German (Germany and Austria) 'Unified Symbols' Colemak[eD]
[dk fi no se] DANISH (DENMARK), NORWEGIAN (NORWAY), FINNISH (FINLAND) and SWEDISH (SWEDEN)
The Scandinavian languages use the same special letters albeit written differently: Åå Ææ Øø for Danish and Norwegian, and Åå Ää Öö for Finnish and Swedish. Their default layouts are quite similar too, apart from some stupid differences in punctuation placement which fortunately won't cause us any trouble.
Danish 'Keep Local Symbols' Colemak[eD]
Norwegian 'Keep Local Symbols' Colemak[eD]
Finnish 'Keep Local Symbols' Colemak[eD]
Swedish 'Keep Local Symbols' Colemak[eD]
The '[eD] unified symbols' solution for dk+no and fi+se:
• These locales use the same special letters. The Åå is kept in place; the same position for all the Scandinavian default layouts.
• The Ææ is somewhat more common in Danish and the Øø in Norwegian, but that shouldn't matter much here! Both positions are decent enough.

### Data excerpts
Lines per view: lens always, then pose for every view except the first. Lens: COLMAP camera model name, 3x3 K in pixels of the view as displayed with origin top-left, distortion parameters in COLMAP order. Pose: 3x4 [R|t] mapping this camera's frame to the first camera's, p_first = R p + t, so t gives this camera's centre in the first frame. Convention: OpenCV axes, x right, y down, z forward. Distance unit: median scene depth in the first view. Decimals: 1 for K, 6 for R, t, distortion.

--

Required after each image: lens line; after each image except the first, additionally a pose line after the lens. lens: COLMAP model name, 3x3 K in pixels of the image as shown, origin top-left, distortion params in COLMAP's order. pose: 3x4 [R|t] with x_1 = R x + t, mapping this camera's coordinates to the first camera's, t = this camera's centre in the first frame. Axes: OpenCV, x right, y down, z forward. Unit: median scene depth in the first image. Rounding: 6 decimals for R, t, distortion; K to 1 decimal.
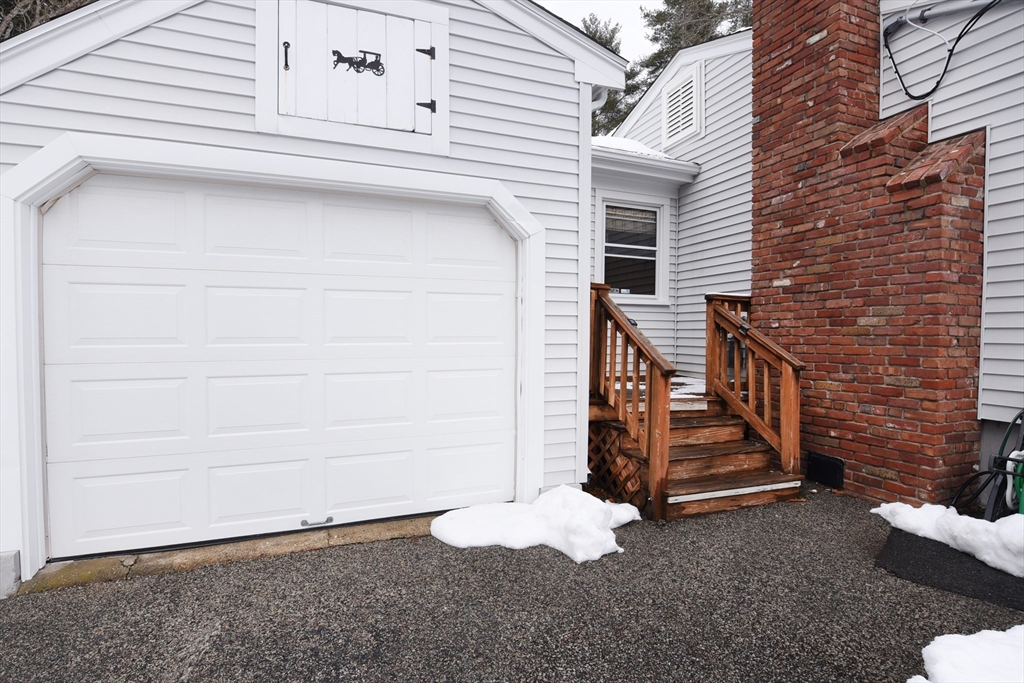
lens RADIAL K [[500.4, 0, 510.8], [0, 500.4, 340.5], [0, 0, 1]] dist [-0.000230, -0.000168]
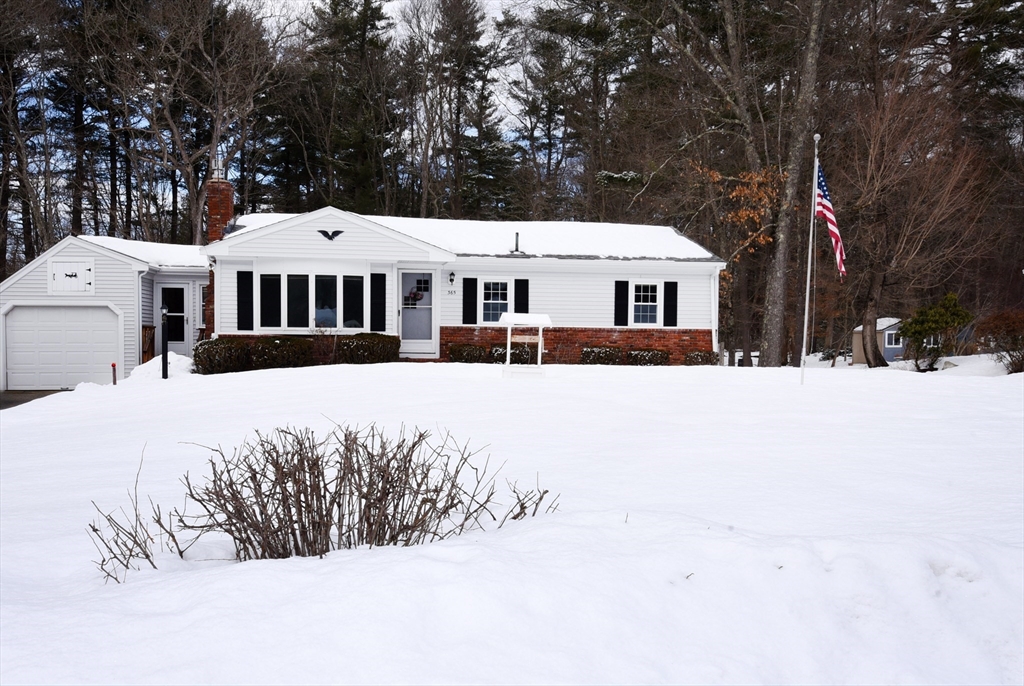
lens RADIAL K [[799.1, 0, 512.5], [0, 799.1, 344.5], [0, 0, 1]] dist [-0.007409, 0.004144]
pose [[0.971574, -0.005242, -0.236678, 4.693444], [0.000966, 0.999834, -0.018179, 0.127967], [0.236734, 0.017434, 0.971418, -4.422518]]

--

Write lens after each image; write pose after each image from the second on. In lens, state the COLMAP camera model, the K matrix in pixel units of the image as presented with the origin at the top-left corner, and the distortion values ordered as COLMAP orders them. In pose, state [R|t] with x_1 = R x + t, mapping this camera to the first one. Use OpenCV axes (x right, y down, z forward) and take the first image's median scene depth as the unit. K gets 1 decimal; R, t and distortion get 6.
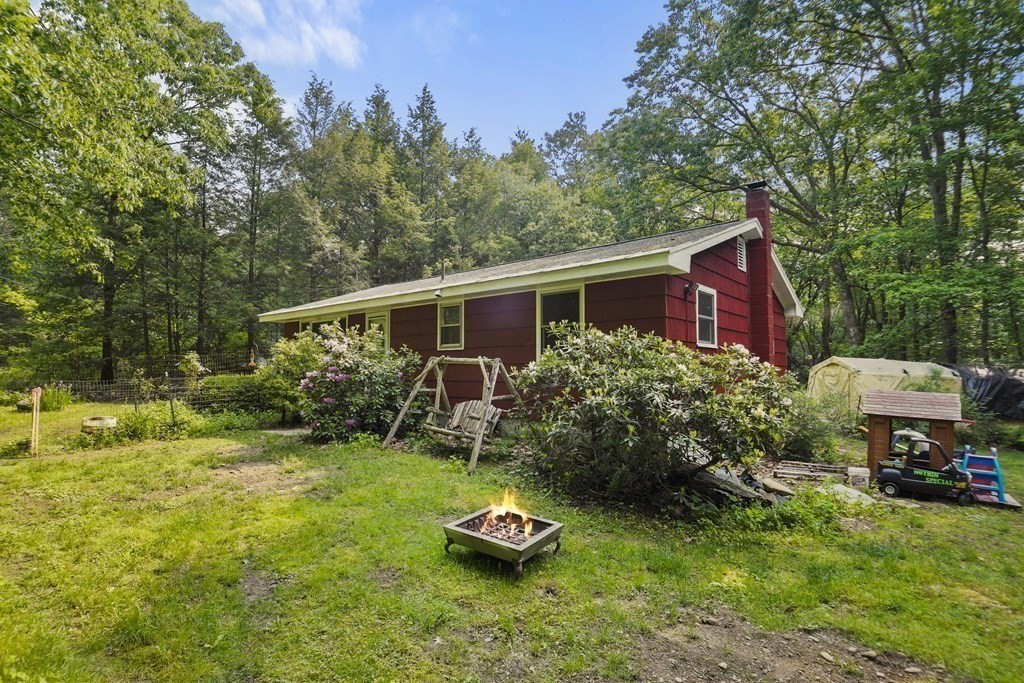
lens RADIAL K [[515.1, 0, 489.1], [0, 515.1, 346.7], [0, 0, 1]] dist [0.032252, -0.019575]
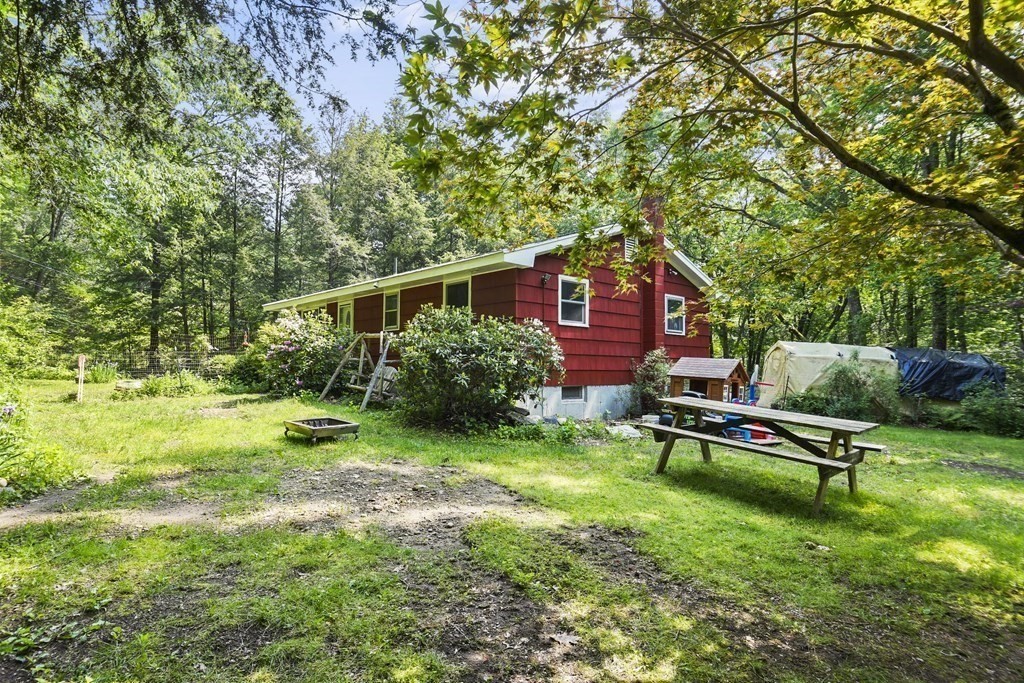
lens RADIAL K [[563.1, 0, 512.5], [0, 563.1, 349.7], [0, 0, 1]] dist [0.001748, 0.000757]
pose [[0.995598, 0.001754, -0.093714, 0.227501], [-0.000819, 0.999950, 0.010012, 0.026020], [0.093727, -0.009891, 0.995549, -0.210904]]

### Questions to answer
1: In the text on Scandinavian keyboard layouts, translate the sentence "These locales use the same special letters." into Spanish.
2: Reproduce word for word the part of the Scandinavian keyboard layout text that opens with the words containing "Danish 'Keep Local" and closes with "are decent enough.".
3: Write the next part of the text on Scandinavian Colemak keyboard layouts, picking up after its last sentence.

### Results of the exercise
1: Estas configuraciones regionales usan las mismas letras especiales.

2:
Danish 'Keep Local Symbols' Colemak[eD]
Norwegian 'Keep Local Symbols' Colemak[eD]
Finnish 'Keep Local Symbols' Colemak[eD]
Swedish 'Keep Local Symbols' Colemak[eD]
The '[eD] unified symbols' solution for dk+no and fi+se:
• These locales use the same special letters. The Åå is kept in place; the same position for all the Scandinavian default layouts.
• The Ææ is somewhat more common in Danish and the Øø in Norwegian, but that shouldn't matter much here! Both positions are decent enough.

3:
• The Ää and Öö are placed in harmony with the other Scandinavian (and German!) layouts.
Danish/Norwegian (middle) and Finnish/Swedish (right) 'Unified Symbols' Colemak[eD]
[es latam] SPANISH (SPAIN and most of LATIN AMERICA)
Spanish (Spain) 'Keep Local Symbols' Colemak[eD]
Spanish (Latin America) 'Keep Local Symbols' Colemak[eD]
The '[eD] unified symbols' solution for es+latam:
• For writing Spanish, the tilde is important but only used for Ññ so that letter gets a key for itself.
• Both acute and grave are important accents so they get lv1 placement in a logical fashion on the brackets ("up then down").
• Unfortunately, the Spain and LatAm default layouts have different placement of the acute accent key. That's silly I think!
• The necessary but less common umlaut and circumflex accents are given lv2 placements.
• (One alternative idea from user javix for standard Spanish is to make a single dead key for acute and tilde on the <LSGT> key!)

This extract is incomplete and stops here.